The compiler checks only syntactical errors and not logical errors because logic may be different for different individuals. On the other hand, runtime errors are dangerous because it leads to abnormal termination of the program without running the remaining lines of code.

And this abnormal termination of the program occurs because of exceptions. Also, we can say exceptions are classes that abnormally terminate the program when runtime errors occur.

Various exception classes are as follows: -

  1. IndexOutOfBoundException
  2. DivideByZeroException
  3. Overflow Exception
  4. Format Exception

Let us go through the below code to understand the exceptions more clearly,

using System;
class Ex
 {
    static void Main()
    {   Console.Writeline(“enter 1st no.”);
         int x = int.Parse(Console.Readline());
         Console.Writeline(“enter 2nd no.”);
         int y = int.Parse(Console.Readline());
         int z = x/y;
         Console.Writeline(“result” +z);
    }
}

Code Explanation:

If we provide x=100, y=0 as input for the above code and as soon as  CLR i.e. Common Language Runtime (CLR is the execution engine for running the programs in C# and all the programs run under the supervision of CLR) comes to this line of above code int z = x/y; the CLR knows that this operation cannot be permitted because 100/0 is against the universal rule so CLR picks the class associated with this error i.e. DivideByZeroException class is picked by the CLR and CLR creates the object of this class and throws this object which leads to the abnormal termination of the program and hence an error message is displayed that the remaining lines of code cannot be executed.

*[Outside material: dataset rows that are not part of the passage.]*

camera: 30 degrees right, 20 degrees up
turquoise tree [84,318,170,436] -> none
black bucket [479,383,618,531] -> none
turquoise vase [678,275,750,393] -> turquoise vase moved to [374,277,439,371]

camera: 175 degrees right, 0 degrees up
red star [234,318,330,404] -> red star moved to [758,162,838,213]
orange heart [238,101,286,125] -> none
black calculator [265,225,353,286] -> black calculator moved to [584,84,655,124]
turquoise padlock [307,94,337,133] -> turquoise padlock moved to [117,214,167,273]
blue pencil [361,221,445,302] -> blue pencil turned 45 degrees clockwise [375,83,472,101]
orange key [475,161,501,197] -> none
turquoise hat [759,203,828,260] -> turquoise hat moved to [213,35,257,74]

We cannot leave exceptions so to handle exceptions we use exception handling which is a mechanism of stopping the abnormal termination of the program whenever a runtime error occurs. To handle the exceptions we use the try-catch blocks

Image Source: google search

What is Try and Catch Blocks are:

The try statement use like a block to write the code statement where the errors may come at while execution/runtime.

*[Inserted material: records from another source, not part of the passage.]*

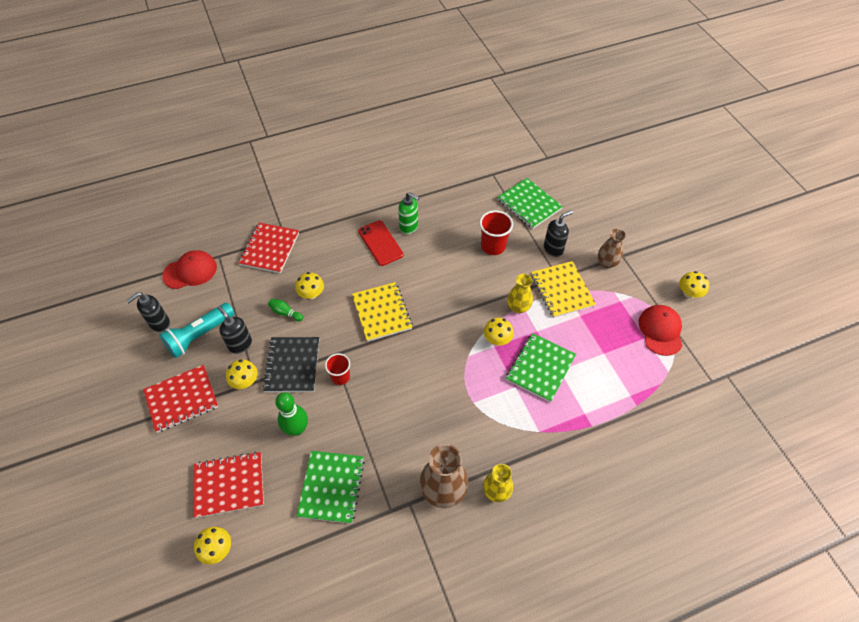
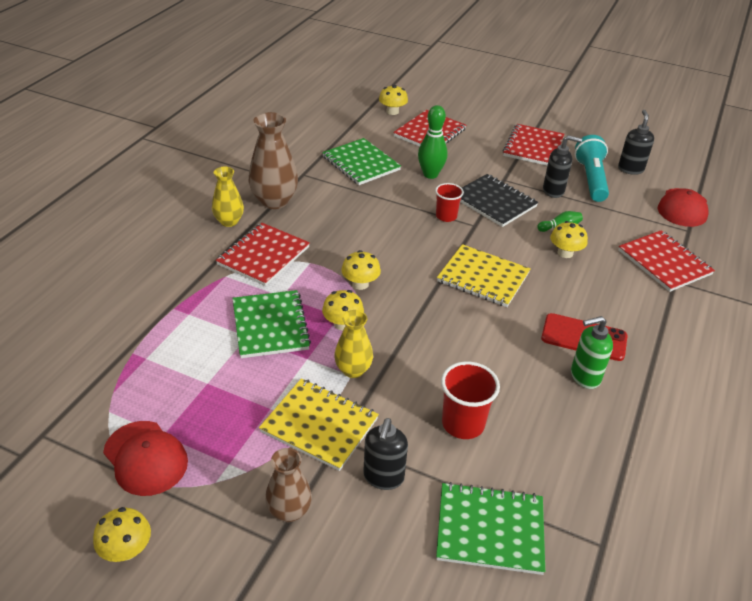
camera: 135 degrees right, 15 degrees down
yellow mushroom [226,359,258,389] -> yellow mushroom moved to [341,250,381,290]
none -> red notebook [216,223,310,286]

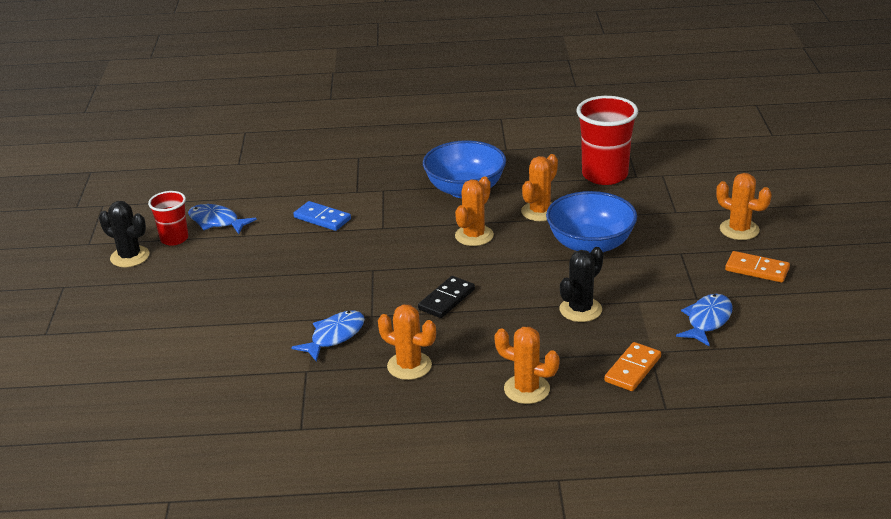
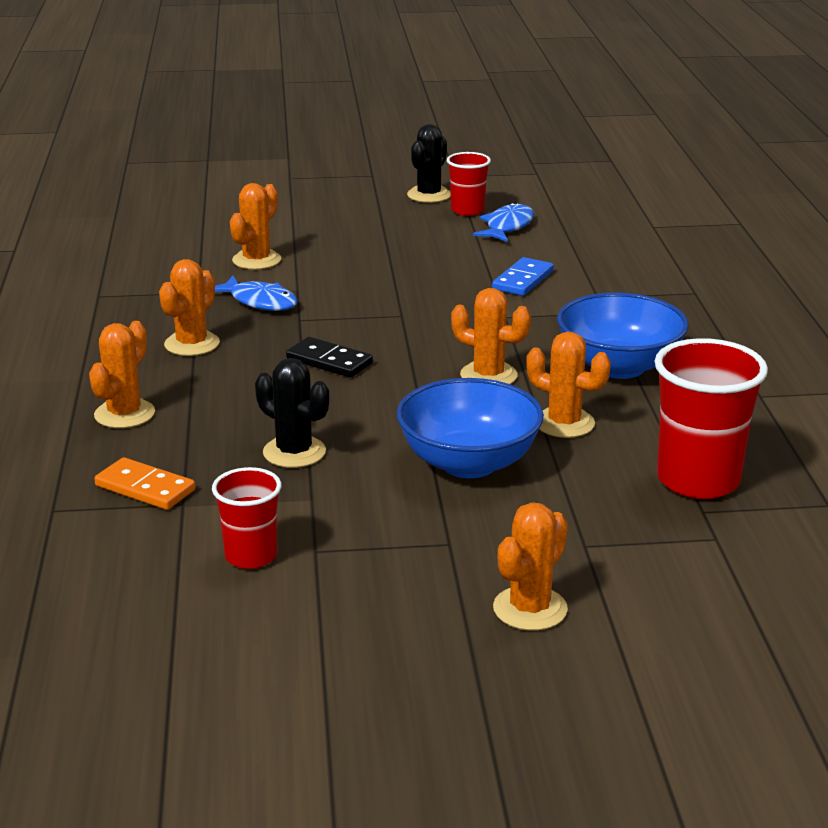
camera: 85 degrees right, 5 degrees down
blue fish [676,294,733,347] -> red cup [212,467,282,569]
orange domino [725,251,790,283] -> none
none -> orange cactus [230,183,281,270]

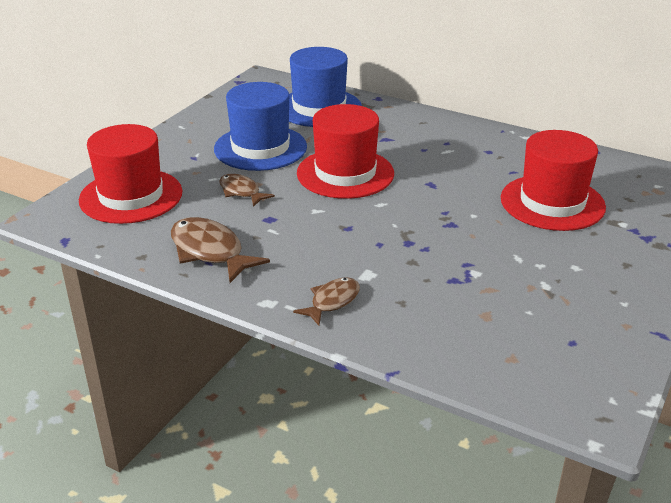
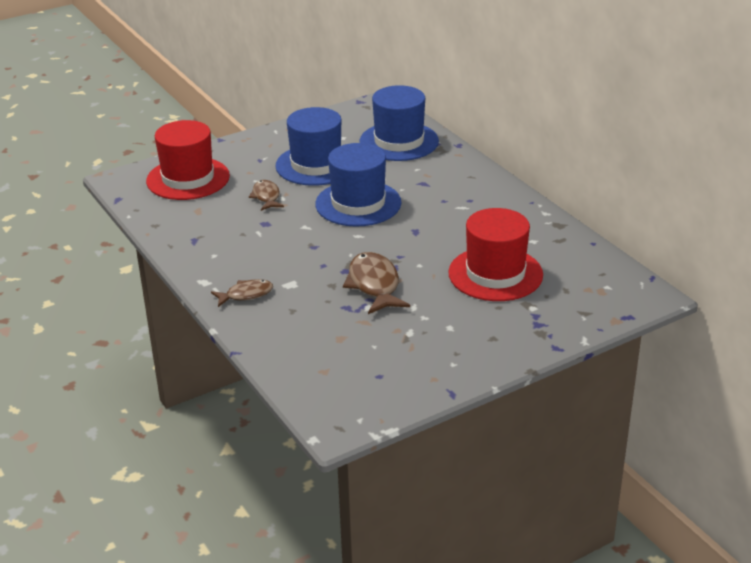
camera: 30 degrees right, 0 degrees up
brown fish [171,217,270,283] -> brown fish moved to [343,252,410,314]
red hat [297,104,394,199] -> blue hat [315,143,401,227]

The catch statement allows you to define a block of code to be executed if an error occurs in the try block. You can add multiple catches to handle different types of runtime errors / Exceptions.  If you will use more than one catch block you need to define the respective type of exception and this allows you to write the logic to handle them differently.

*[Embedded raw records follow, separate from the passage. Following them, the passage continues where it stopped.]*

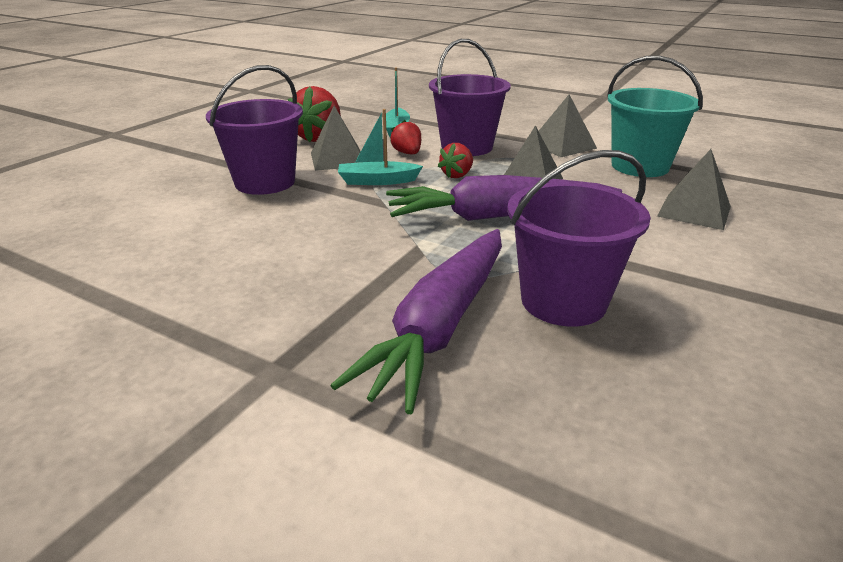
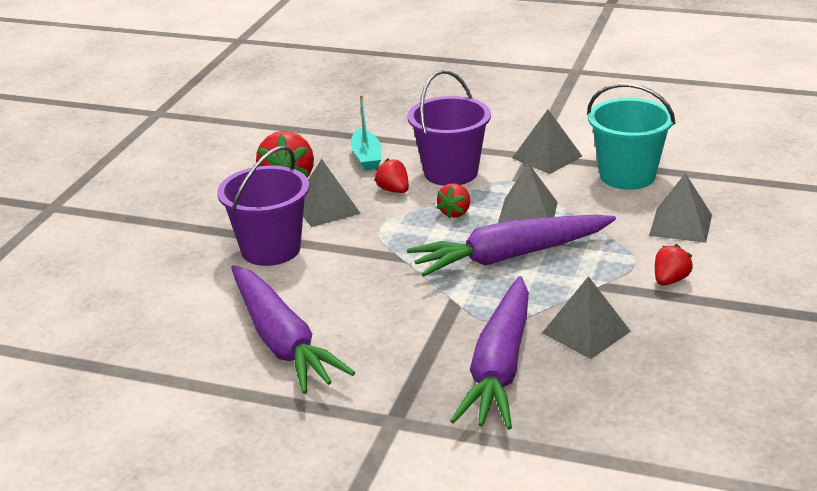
camera: 10 degrees left, 0 degrees up
turquoise boat [338,109,423,185] -> none
purple bucket [507,150,651,327] -> grey pyramid [542,276,631,359]
none -> purple carrot [231,265,355,394]
none -> red strawberry [655,244,693,286]

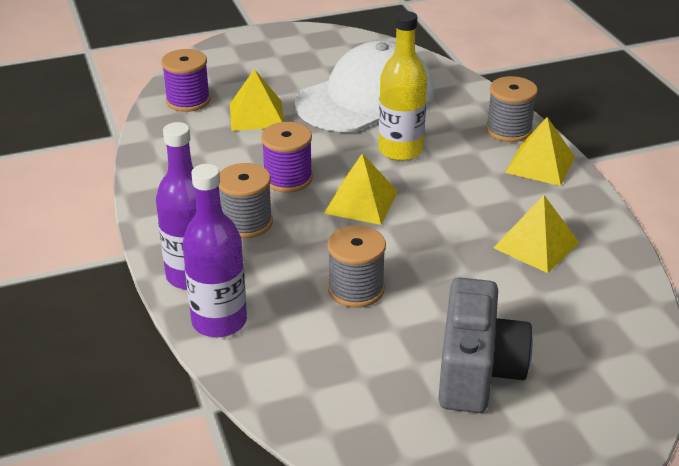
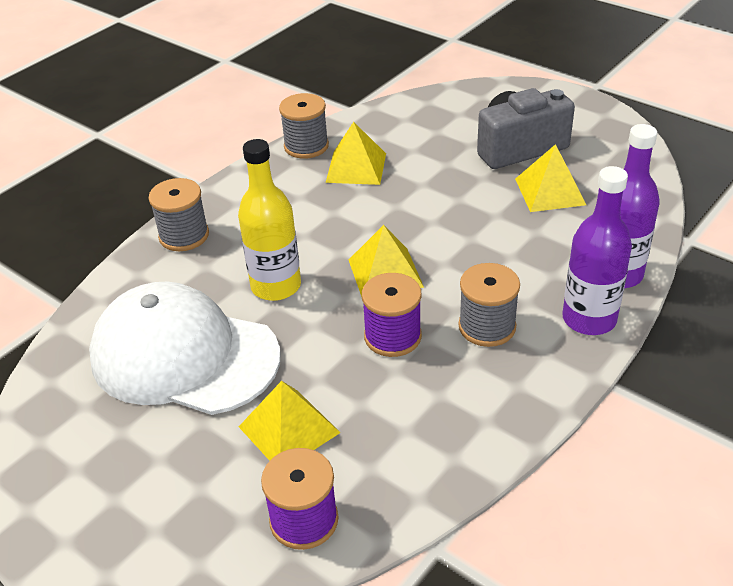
camera: 120 degrees left, 5 degrees up
grey spool [327,225,386,308] -> grey spool moved to [279,93,329,159]
yellow pyramid [505,117,575,186] -> yellow pyramid moved to [515,144,586,212]

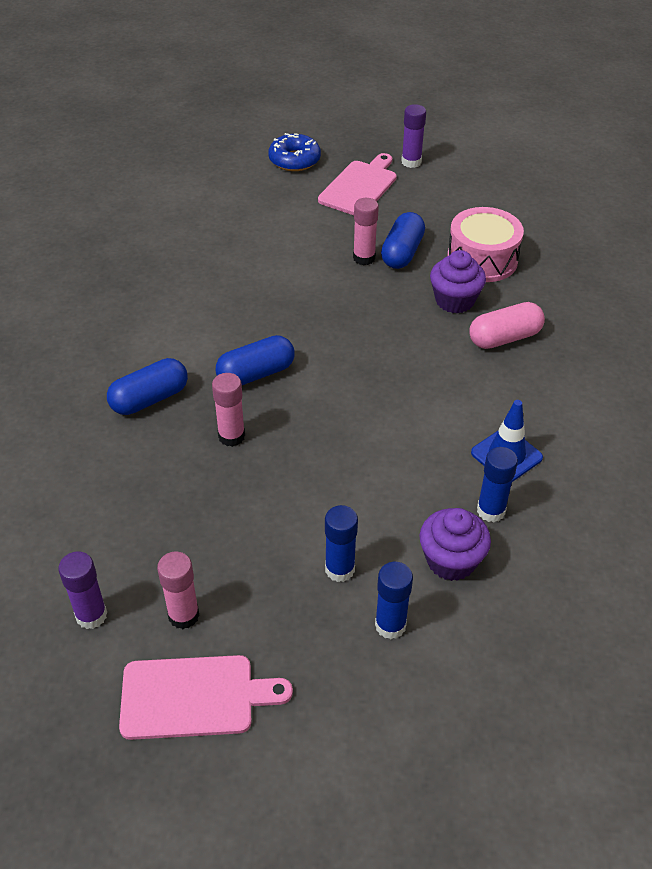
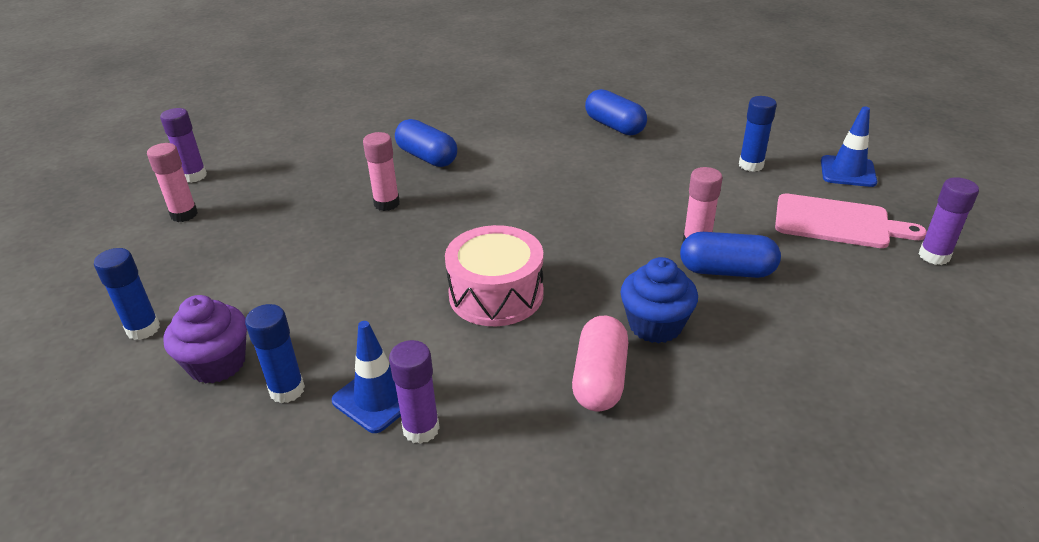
camera: 80 degrees right, 10 degrees down
pink cutting board [119,655,293,740] -> none
blue capsule [216,335,295,385] -> blue capsule moved to [585,89,647,136]
blue donut [268,133,321,171] -> blue traffic cone [821,106,877,187]
blue glue stick [325,505,358,582] -> blue glue stick moved to [739,96,777,172]
purple cupcake [430,250,486,314] -> blue cupcake [620,257,698,343]
pink drum [447,207,524,282] -> pink drum moved to [445,225,544,326]
pink capsule [469,302,545,349] -> pink capsule turned 45 degrees clockwise [572,316,628,411]
none -> purple glue stick [389,340,440,444]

SYNTAX OF TRY CATCH BLOCKS:

try
{
   //statements which does not require execution when the runtime error occurred
}
catch( <exception class name> <variable>)
{
   //statements which should execute only when there is a runtime error i.e. corrective action 
}     

Now we write the previous code using the try-catch blocks

using System;
class Ex
 {
    static void Main()
    {
        try
        {   Console.Writeline(“enter 1st no.”);
            int x = int.Parse(Console.Readline());
           Console.Writeline(“enter 2nd no.”);
           int y = int.Parse(Console.Readline());
            int z = x/y;
            Console.Writeline(“result” +z);
         }
       catch(DivideByZeroException e1)
        {
         Console.Writeline(ex1.Message);
         }
    Console.Writeline(“end of program”);
    }
}
  • In this case again if we provide x=100, y=0 as input then the previous process will again be repeated i.e. CLR will create an instance of DivideByZeroException class and throws it.
  • Now the instance is coming to abnormally terminate the program but before the termination, the catch block catches the instance and as the instance is caught by the catch block, the abnormal termination stops, and that instance is stored under the variable of catch block and in the above program as e1.
  • This mechanism of exception handling can be thought of as the situation that a ball is coming to hit the window but if somebody catches the ball the window glass won’t break. As in the code, the instance is caught by the catch block so the abnormal termination doesn’t occur.

Conclusion:

In this article, we have learned, what is Exception and which type of exception can be in C# also we have seen the way to handle them using Try and catch blocks.